The immersion effect in the present embodiment is produced when the left ear and right ear respectively perceive two signals that are 180° out of phase. Experiments show the resulting effect is a sound perceived to be near the listener's ears that appears to diffuse and “jump out” right next to the listener's ears. The use of the spread value in system 700 changes the nature of the immersion effect. For example if the spread value is set to zero, the right channel signal still has the high frequency components rt(t) phase inverted relative to the input signal which still yields the immersion effect. If the spread value is zero, lout(t)=lb(t)+lt(t)=l(t), but rout(t)=rb(t)−rt(t). If the spread value is one, lout(t)=lb(t)+lt(t)+rt(t), and rout(t)=rb(t)−rt(t)−lt(t). Except for the bass frequencies, as the spread value changes from zero to one, the output goes from stereo immersion to monaural immersion.
Both the speaker virtualization and the immersion effect can be offered to the end user within the same virtualization system.
Various fader techniques can be employed within left fader 802 and right fader 804. One example of a three-way fader that can be employed is a mixer where left audio output signal 110 can be expressed as lout(t)=αl(t)+αimmlimm(t)+αvirtlvirt(t), where limm(t) is the left output audio signal of immersion effect system 700 and lvirt(t) is the left output audio signal of virtual speaker system 400 and right audio output signal 112 can be expressed as rout(t)=αr(t)+αimmrimm(t)+αvirtrvirt(t), where rimm(t) is the right output audio signal of immersion effect system 700 and rvirt(t) is the right output audio signal of virtual speaker system 400 and α, αimm, and αvirt are gain coefficients. When immersion effects are chosen through input 806, αimm is increased gradually until it reaches 1 while α and αvirt are decreased gradually until they both reach 0. When virtual speakers are chosen through input 806, αvirt is increased gradually until it reaches 1 while α and αimm are decreased gradually until they both reach 0. When all effects are turned off by selecting “no effects” through input 806, α is increased gradually until it reaches 1 while αvirt and αimm are decreased gradually until they both reach 0. The gradual increase and decrease of the three gain factors can be linear or can employ exponential decays or another monotonic function. By using a smooth fader, a user can transition into or out of an effect without audible glitches during the transition.

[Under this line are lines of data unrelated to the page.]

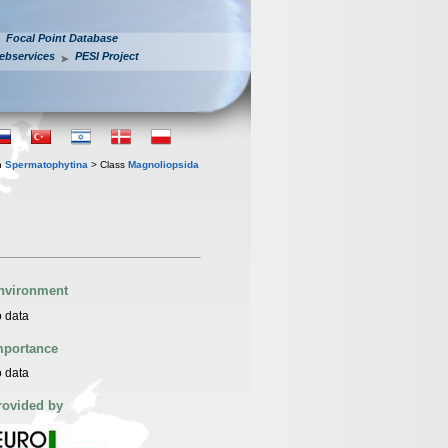
Focal Point Database
ebservices
PESI Project
n
Spermatophytina
> Class
Magnoliopsida
nvironment
 data
mportance
 data
rovided by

The embodiments described above make the listener feel virtual speakers as well as experience immersion. Empirical evidence has shown these systems give a superior quality of the surround and spatial sound experience, while requiring little CPU power so it can be implemented in systems with and without a hardware DSP and embedded systems.
It should be emphasized that the above-described embodiments are merely examples of possible implementations. Many variations and modifications may be made to the above-described embodiments without departing from the principles of the present disclosure. All such modifications and variations are intended to be included herein within the scope of this disclosure and protected by the following claims.